While both Beam Therapeutics and Wave Life Sciences touted notable biomarker benefits for their respective alpha-1 antitrypsin deficiency assets, analysts said that Beam might have the efficacy advantage as Wave’s drug hits an efficacy “ceiling.”
Biopharma is gaining ground on alpha-1 antitrypsin deficiency, with recent readouts from Beam Therapeutics and Wave Life Sciences showing encouraging efficacy for DNA and RNA editing approaches. But Beam has walked away with an advantage this week, according to analysts.
Beam is advancing a DNA editor called BEAM-302, which corrects the disease-causing genetic mutation by targeting a single base on the DNA. Phase 1/2 data showed that a single dose of the asset at 60-mg or greater slashed circulating levels of mutated alpha-1 antitrypsin (AAT) protein by around 80%, while facilitating the production of the healthy and normal version of the protein, according to data presented Monday at the American Thoracic Society (ATS) 2026 conference.
Specifically, the treatment raised levels of AAT above the protective threshold of 11 μM. Both biomarker dynamics were robust and persisted through 12 months of follow-up, as per Beam’s presentation.
These data reinforce BEAM-302’s “durable correction” of the pathologic genetic mutations, analysts at Jefferies told investors in a Tuesday note. The readout “continues to support best-in-disease profile for BEAM’s AATD base editor,” the analysts added.
Aside from AAT levels, BEAM’s data also showed significant reduction in neutrophil elastase levels across all patients, which according to Jefferies is a key functional biomarker.
Beam plans to seek accelerated approval for BEAM-302 based on previous discussions with the FDA, according to a news release on Tuesday. In addition, the biotech expects to launch a pivotal cohort for the asset in the back half of 2026.
Also at ATS 2026 is Wave, which is working on a subcutaneous RNA editor called WVE-006. The investigational oligonucleotide therapy works by correcting the base mutation in the RNA molecule that is translated to the mutant AAT protein.

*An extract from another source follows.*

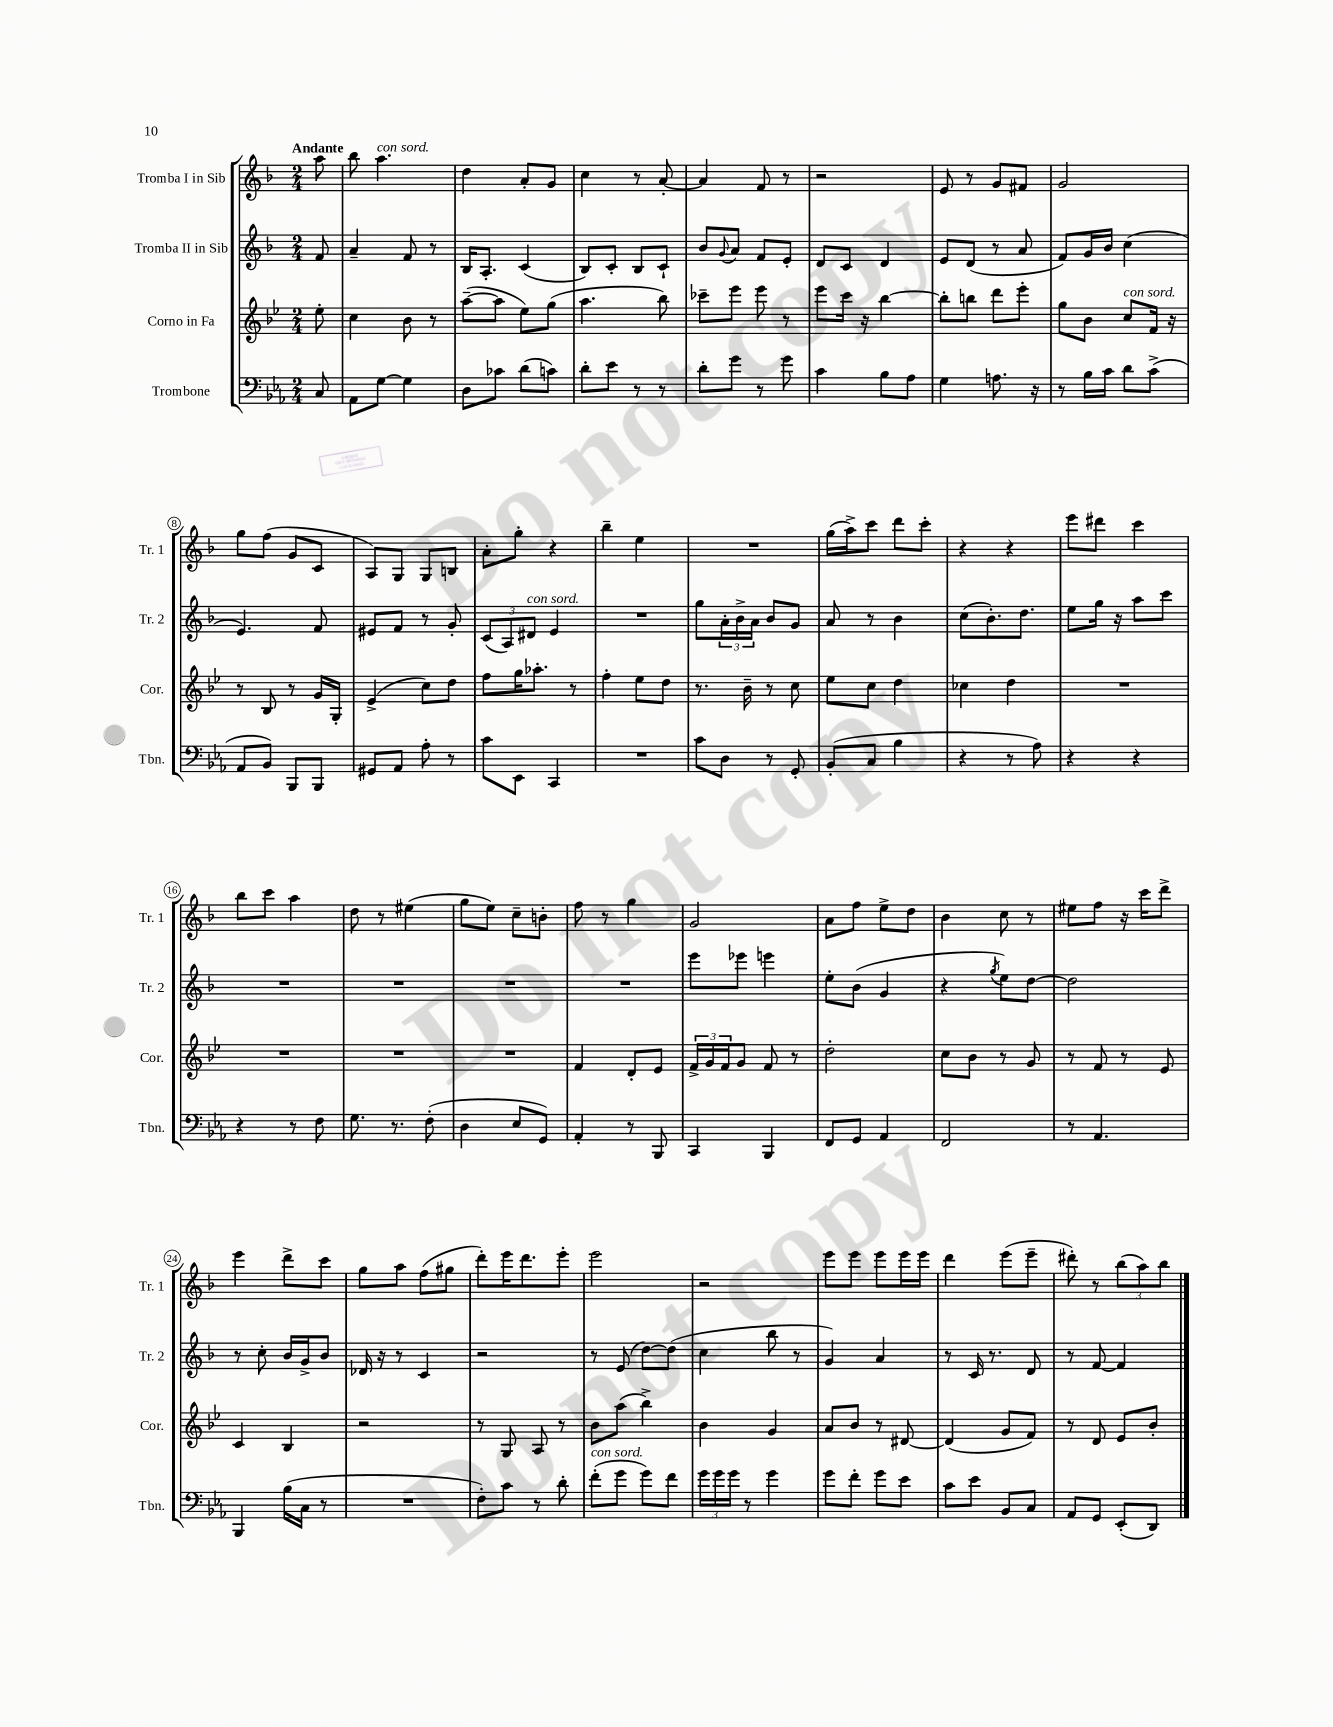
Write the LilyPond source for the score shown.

Data from the Phase 1b/2a RestorAATion-2 study showed that a single dose of WVE-006 resulted in an up to 59.1% reduction in the mutated and toxic form of AAT, according to a news release on Tuesday. This effect increased to 70.5% for multiple doses. At the same time, Wave’s asset restored the expression of wild-type AAT, the biotech said.
Despite these data, Leerink Partners considered Wave’s asset underwhelming by comparison, writing on Tuesday that the readout “falls short of the bar set by BEAM, in our view, and positions BEAM for first-mover advantage in both pivotal enrollment and eventual launch.”
In particular, Wave’s results suggests that WVE-006 “may be hitting a ceiling on AAT biomarkers,” Jefferies said in its note, pointing to the asset’s diminishing improvements even at multiple ascending doses. Leerink agreed: “even with multi-dose therapy, WVE lags on key efficacy,” the analysts wrote.
Like Beam, Wave is banking on an accelerated pathway for WVE-006, for which regulatory feedback should come mid-2026, according to the biotech’s Tuesday release.